## Saved entries
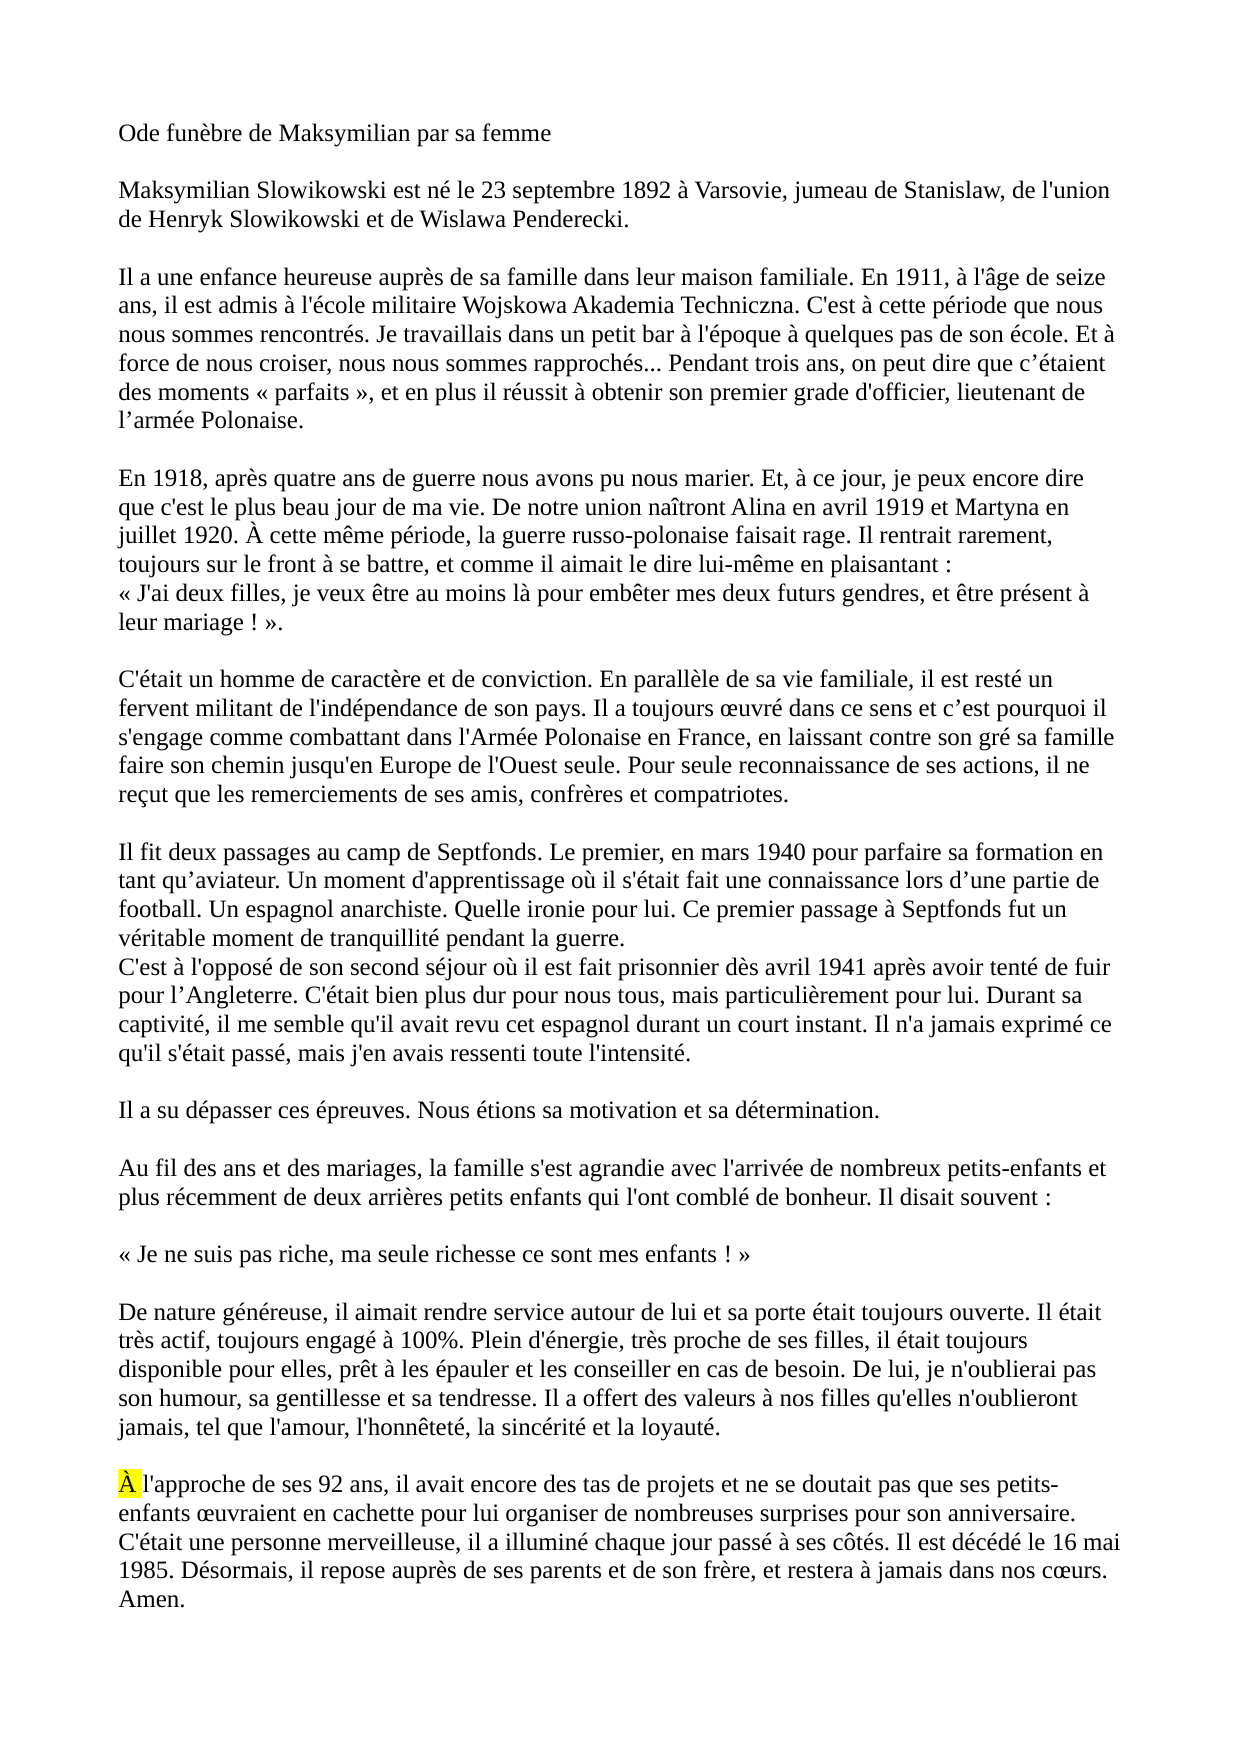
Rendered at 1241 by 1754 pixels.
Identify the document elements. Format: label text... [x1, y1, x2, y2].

text Maksymilian Slowikowski est né le 23 septembre 1892 à Varsovie, jumeau de Stanislaw, de l'union de Henryk Slowikowski et de Wislawa Penderecki. [118, 176, 1122, 233]
text Il fit deux passages au camp de Septfonds. Le premier, en mars 1940 pour parfaire sa formation en tant qu’aviateur. Un moment d'apprentissage où il s'était fait une connaissance lors d’une partie de football. Un espagnol anarchiste. Quelle ironie pour lui. Ce premier passage à Septfonds fut un véritable moment de tranquillité pendant la guerre. C'est à l'opposé de son second séjour où il est fait prisonnier dès avril 1941 après avoir tenté de fuir pour l’Angleterre. C'était bien plus dur pour nous tous, mais particulièrement pour lui. Durant sa captivité, il me semble qu'il avait revu cet espagnol durant un court instant. Il n'a jamais exprimé ce qu'il s'était passé, mais j'en avais ressenti toute l'intensité. [118, 837, 1122, 1067]
text C'était un homme de caractère et de conviction. En parallèle de sa vie familiale, il est resté un fervent militant de l'indépendance de son pays. Il a toujours œuvré dans ce sens et c’est pourquoi il s'engage comme combattant dans l'Armée Polonaise en France, en laissant contre son gré sa famille faire son chemin jusqu'en Europe de l'Ouest seule. Pour seule reconnaissance de ses actions, il ne reçut que les remerciements de ses amis, confrères et compatriotes. [118, 664, 1122, 808]
text Ode funèbre de Maksymilian par sa femme [118, 118, 1122, 147]
text C'était une personne merveilleuse, il a illuminé chaque jour passé à ses côtés. Il est décédé le 16 mai 1985. Désormais, il repose auprès de ses parents et de son frère, et restera à jamais dans nos cœurs. Amen. [118, 1527, 1122, 1613]
text « J'ai deux filles, je veux être au moins là pour embêter mes deux futurs gendres, et être présent à leur mariage ! ». [118, 578, 1122, 636]
text Il a su dépasser ces épreuves. Nous étions sa motivation et sa détermination. [118, 1096, 1122, 1124]
text À l'approche de ses 92 ans, il avait encore des tas de projets et ne se doutait pas que ses petits-enfants œuvraient en cachette pour lui organiser de nombreuses surprises pour son anniversaire. [118, 1469, 1122, 1527]
text De nature généreuse, il aimait rendre service autour de lui et sa porte était toujours ouverte. Il était très actif, toujours engagé à 100%. Plein d'énergie, très proche de ses filles, il était toujours disponible pour elles, prêt à les épauler et les conseiller en cas de besoin. De lui, je n'oublierai pas son humour, sa gentillesse et sa tendresse. Il a offert des valeurs à nos filles qu'elles n'oublieront jamais, tel que l'amour, l'honnêteté, la sincérité et la loyauté. [118, 1297, 1122, 1441]
text Il a une enfance heureuse auprès de sa famille dans leur maison familiale. En 1911, à l'âge de seize ans, il est admis à l'école militaire Wojskowa Akademia Techniczna. C'est à cette période que nous nous sommes rencontrés. Je travaillais dans un petit bar à l'époque à quelques pas de son école. Et à force de nous croiser, nous nous sommes rapprochés... Pendant trois ans, on peut dire que c’étaient des moments « parfaits », et en plus il réussit à obtenir son premier grade d'officier, lieutenant de l’armée Polonaise. [118, 262, 1122, 434]
text « Je ne suis pas riche, ma seule richesse ce sont mes enfants ! » [118, 1239, 1122, 1268]
text Au fil des ans et des mariages, la famille s'est agrandie avec l'arrivée de nombreux petits-enfants et plus récemment de deux arrières petits enfants qui l'ont comblé de bonheur. Il disait souvent : [118, 1153, 1122, 1211]
text En 1918, après quatre ans de guerre nous avons pu nous marier. Et, à ce jour, je peux encore dire que c'est le plus beau jour de ma vie. De notre union naîtront Alina en avril 1919 et Martyna en juillet 1920. À cette même période, la guerre russo-polonaise faisait rage. Il rentrait rarement, toujours sur le front à se battre, et comme il aimait le dire lui-même en plaisantant : [118, 463, 1122, 578]
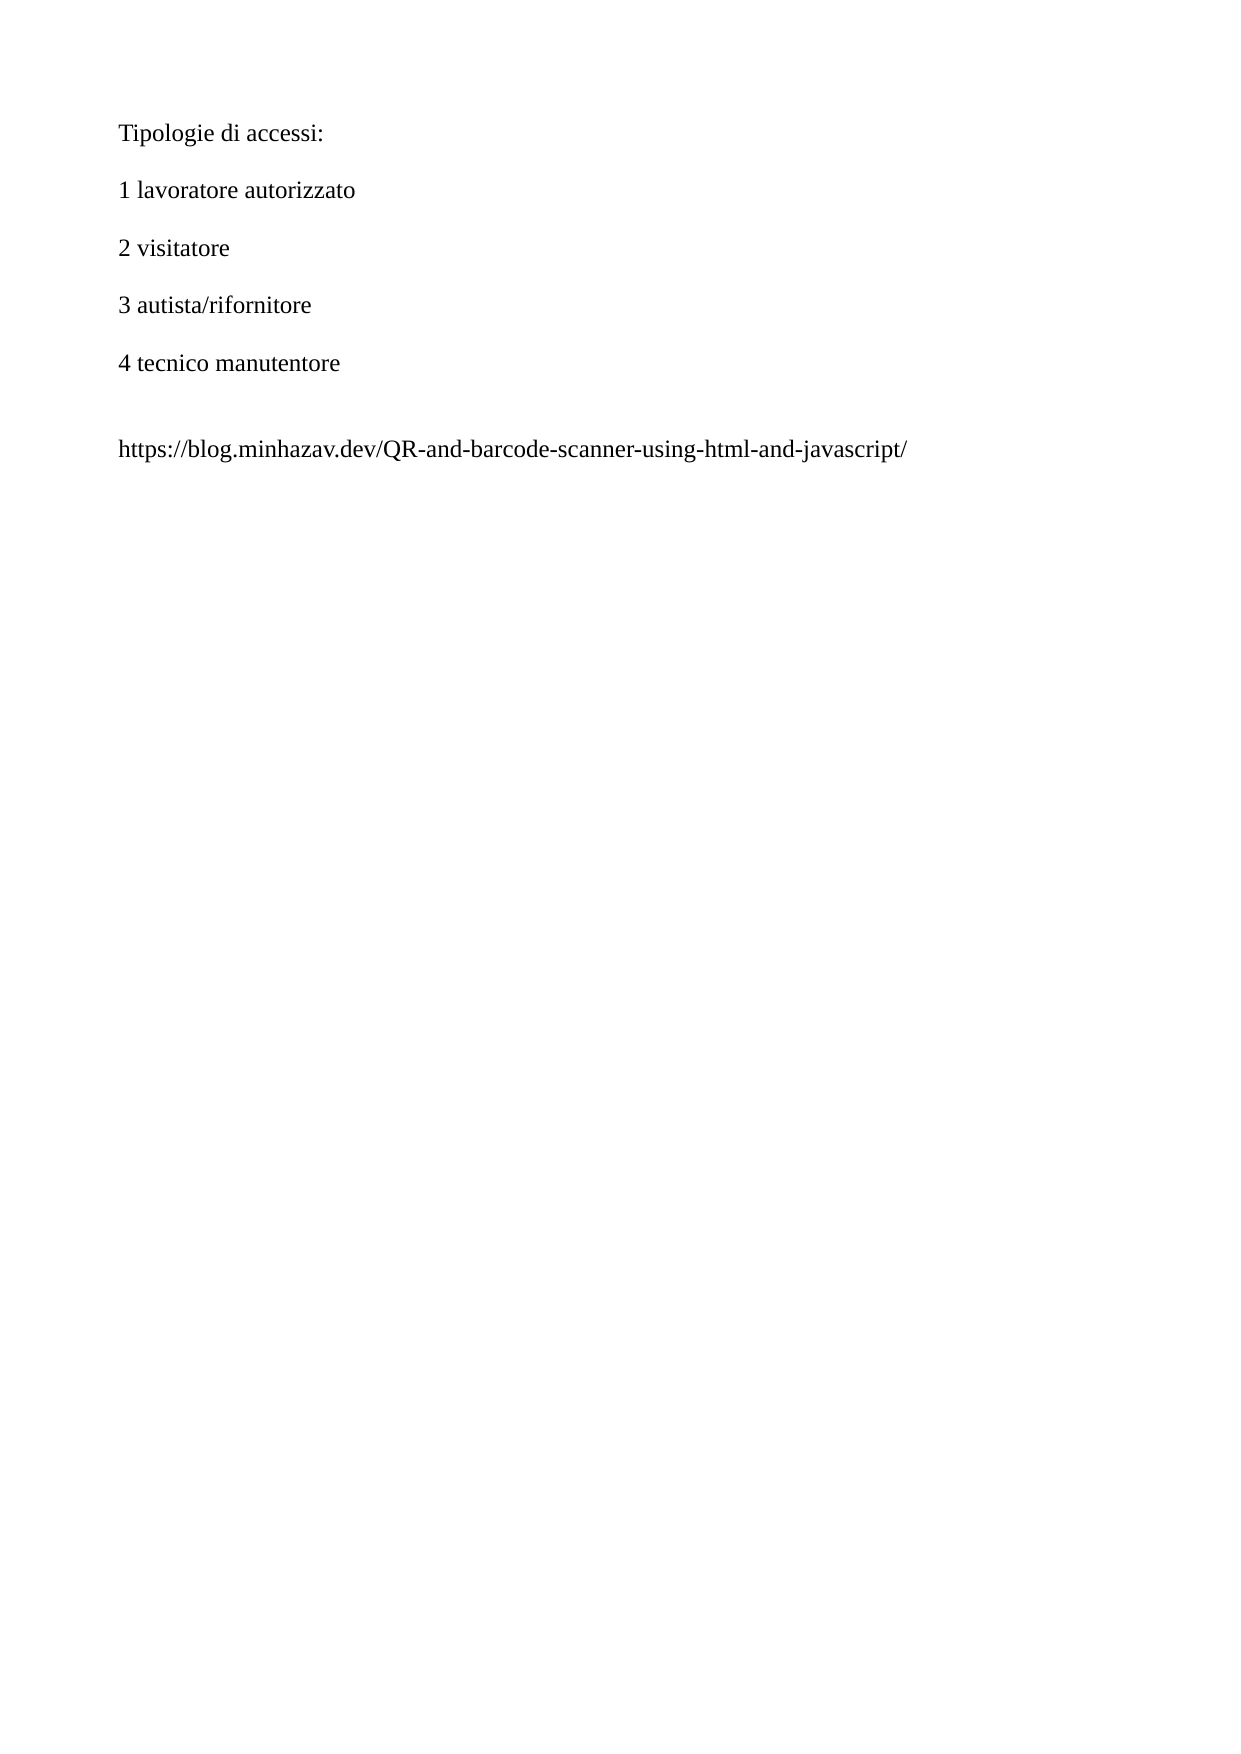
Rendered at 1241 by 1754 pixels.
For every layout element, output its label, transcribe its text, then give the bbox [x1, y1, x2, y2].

text 3 autista/rifornitore [118, 291, 1122, 319]
text https://blog.minhazav.dev/QR-and-barcode-scanner-using-html-and-javascript/ [118, 434, 1122, 463]
text 1 lavoratore autorizzato [118, 176, 1122, 204]
text 2 visitatore [118, 233, 1122, 262]
text Tipologie di accessi: [118, 118, 1122, 147]
text 4 tecnico manutentore [118, 348, 1122, 377]
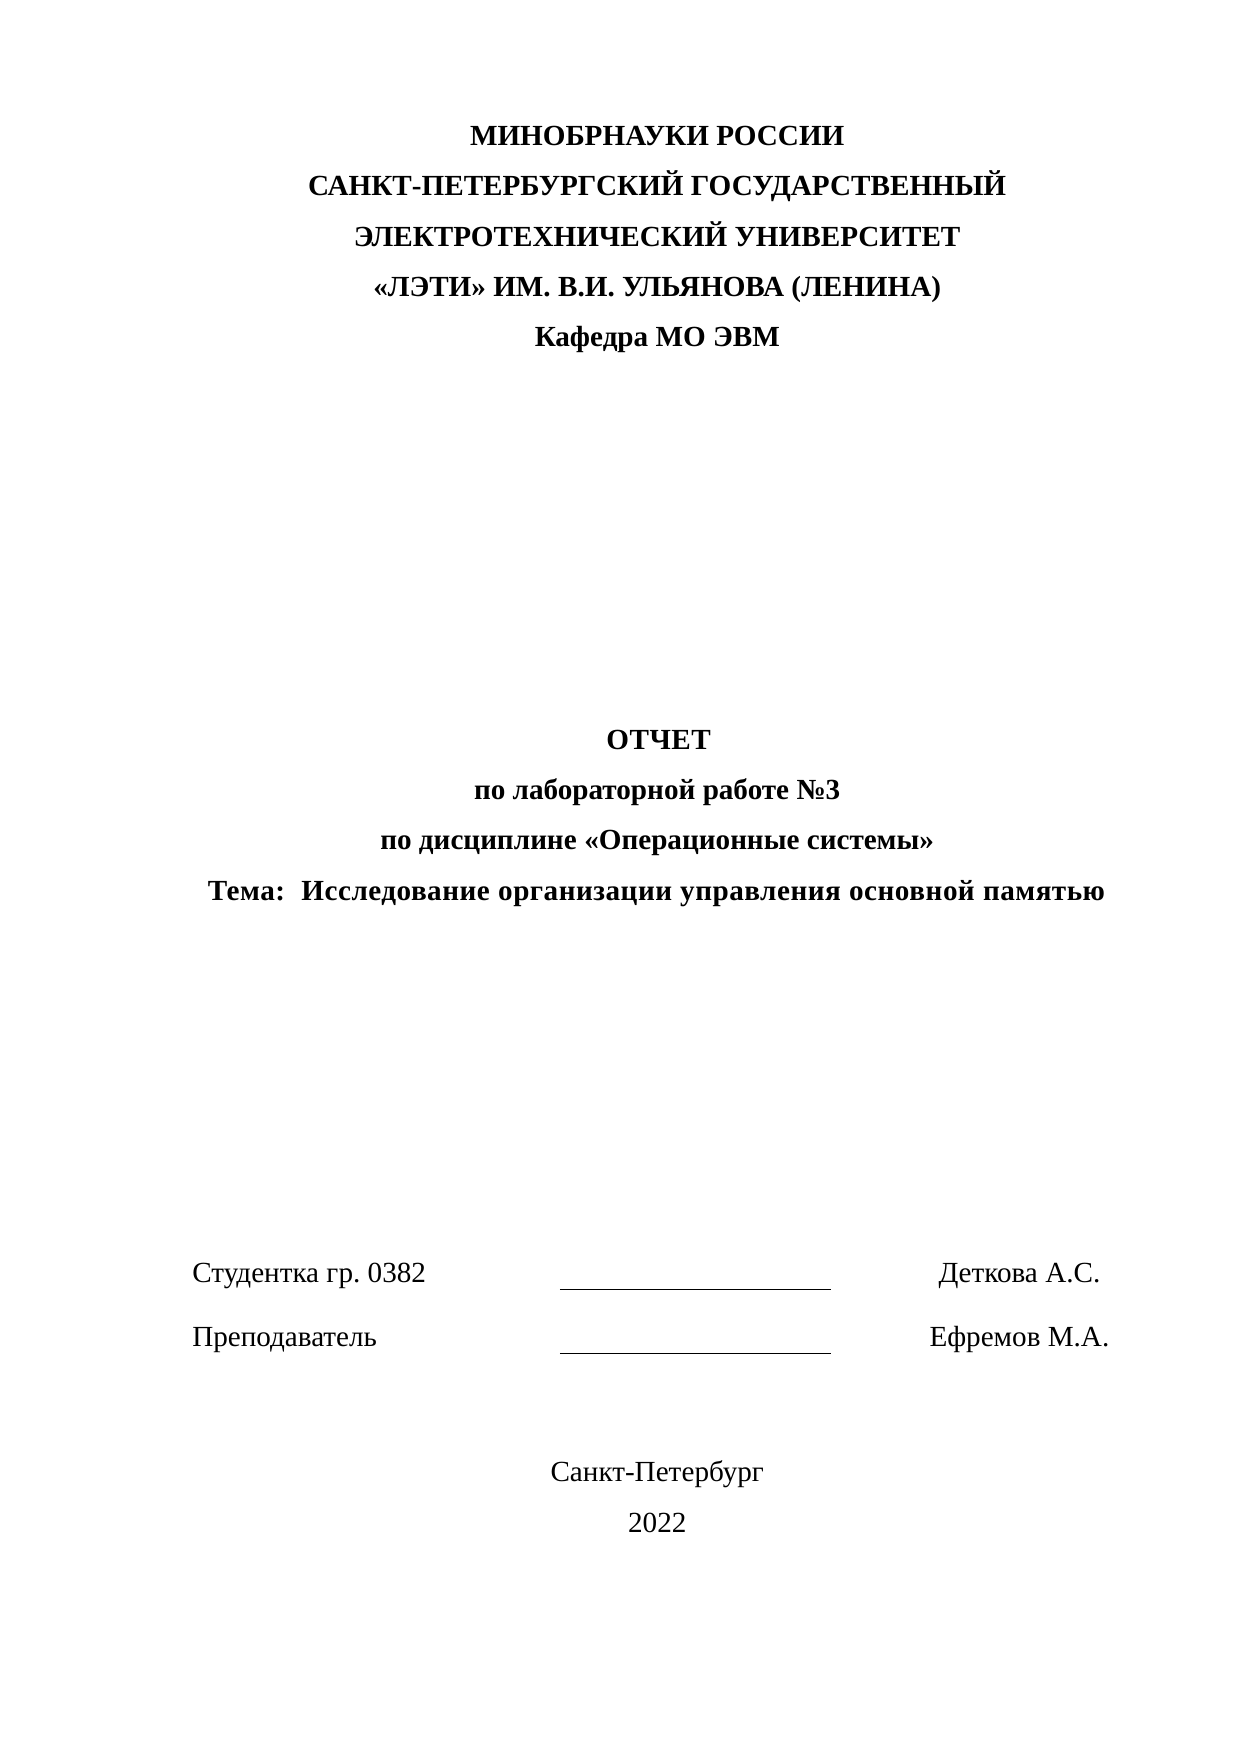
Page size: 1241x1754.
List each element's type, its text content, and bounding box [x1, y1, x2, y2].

## To be done
Quote the entries from the start through the line containing "Identify the document", inclusive, leaving out any pictures.

## Correct output
Rendered at 1241 by 1754 pixels.
Identify the document elements. Format: label text... [x1, y1, x2, y2].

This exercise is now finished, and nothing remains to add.